** ЗАДАНИЕ **
Перепишете ли вы фрагмент приведенного ниже текста о смене барокко рококо, начиная со слов "Под влиянием идеи" и заканчивая словами "наделяемое божественной силой.", заменив в нем "ньютоновской физики" на "классической механики"?

** ОТРЫВОК ТЕКСТА **
»»
Почему противоречия барокко сменились простотой рококо? Между Ренессансом и Реформацией, как отмечалось, взаимодействие сознательного и бессознательного — синтез, основанный на мистике, утратил автономную власть над человеком. Христианский символ не так, как прежде, затрагивал архетипы бессознательного, и Реформация была теологическим и политическим признанием этого процесса. После Реформации творческий процесс вдохновлялся разумом в большей мере, чем мистикой; а под влиянием только что созданного научного метода усилилось влияние идеи рационального мышления. В коллективном сознании возникает миф рационального, заменивший древние символы.

В этот период рациональности коллективное сознание рококо заменило “высшую мистику” — аристократическим, изысканным, упорядоченным и рациональным, — мистическое и бессознательное воспринималось как “неестественное” и “плохой вкус”. Эпоха мистических противоречий отмирала, острые противоречия в человеческой душе ушли в прошлое и сменились верой в рациональность разума. Фуга, создававшаяся для достижения синтеза в душе, разрываемой противоречиями, была слишком сложной для восприятия музыкальной формой, требовала душевных усилий не нужных, когда синтез основывался на рациональном.

Под влиянием идеи рационального оказываются все области культурной и социальной жизни; это время Просвещения и рационализма в Европейском сознании. Рационалистическое мышление черпало вдохновение — то есть синтез — в успехах научного метода и ньютоновской физики. Новый символ рационального научного мышления осуществлял синтез материального и духовного, не проникая в мистику высших целей. Мистика как бы исчезла, как будто нет неразрешимых противоречий между разумом и страстями; вытесненная из сознания, мистика “ушла” в рациональное, наделяемое божественной силой.

Рациональные, светские, ясные идеалы рококо, соразмерные повседневному — продолжаются в классический период в музыке Гайдна, Моцарта и в ранней музыке Бетховена. Если Бах непосредственно обращался к Богу, то Моцарт мог обращаться лишь к красоте мелодий — “как некий херувим, он несколько занес нам песен райских”. На сцене у Моцарта зачастую обыкновенные люди. Подобная трансформация сознания от возвышенного к повседневному происходила в Древней Греции, когда боги и мифические герои Эсхила и Софокла сменились на сцене у Еврипида обыкновенными людьми. Но если в древнегреческих мифах рациональное лишь начинало проявляться из всеобъемлющего царства бессознательной расплывчатости и древнегреческие комедии эмоционально просты, то у Гайдна и Моцарта — тончайшая дифференциация эмоций. Европейское сознание к XVIII в. изменилось в сравнении с коллективным сознанием Древней Греции.
««
** ПРЕДОСТАВЛЕННЫЕ МАТЕРИАЛЫ **
»»
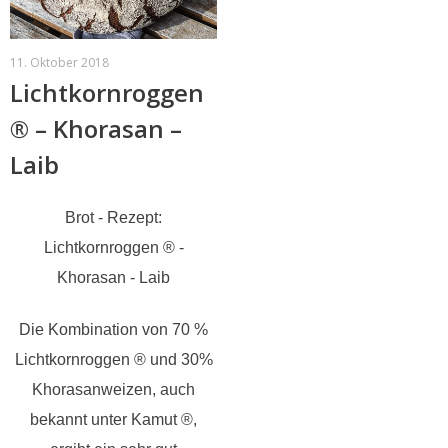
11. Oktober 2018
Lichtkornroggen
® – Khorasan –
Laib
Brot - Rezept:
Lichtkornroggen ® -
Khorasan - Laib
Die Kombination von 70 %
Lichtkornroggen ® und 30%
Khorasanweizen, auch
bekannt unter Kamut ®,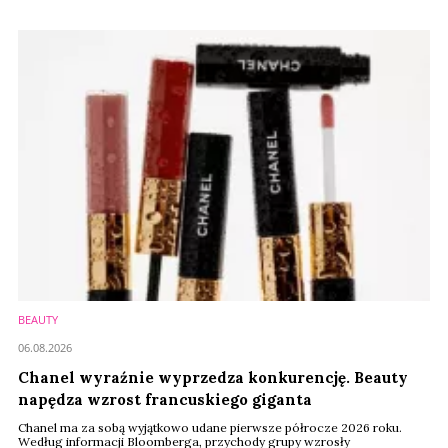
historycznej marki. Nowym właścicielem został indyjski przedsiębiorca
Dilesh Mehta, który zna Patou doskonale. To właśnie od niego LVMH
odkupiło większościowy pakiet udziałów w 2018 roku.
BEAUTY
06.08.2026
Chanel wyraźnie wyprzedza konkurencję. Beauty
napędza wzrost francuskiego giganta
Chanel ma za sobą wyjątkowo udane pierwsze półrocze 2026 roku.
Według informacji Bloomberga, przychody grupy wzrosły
««
»»
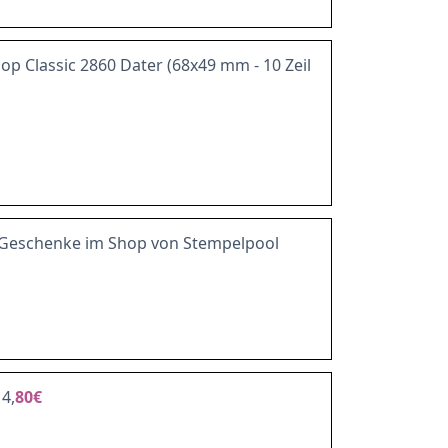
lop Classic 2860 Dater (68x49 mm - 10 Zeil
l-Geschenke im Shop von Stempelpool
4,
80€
««
** ОТВЕТ НИЖЕ **
Под влиянием идеи рационального оказываются все области культурной и социальной жизни; это время Просвещения и рационализма в Европейском сознании. Рационалистическое мышление черпало вдохновение — то есть синтез — в успехах научного метода и классической механики. Новый символ рационального научного мышления осуществлял синтез материального и духовного, не проникая в мистику высших целей. Мистика как бы исчезла, как будто нет неразрешимых противоречий между разумом и страстями; вытесненная из сознания, мистика “ушла” в рациональное, наделяемое божественной силой.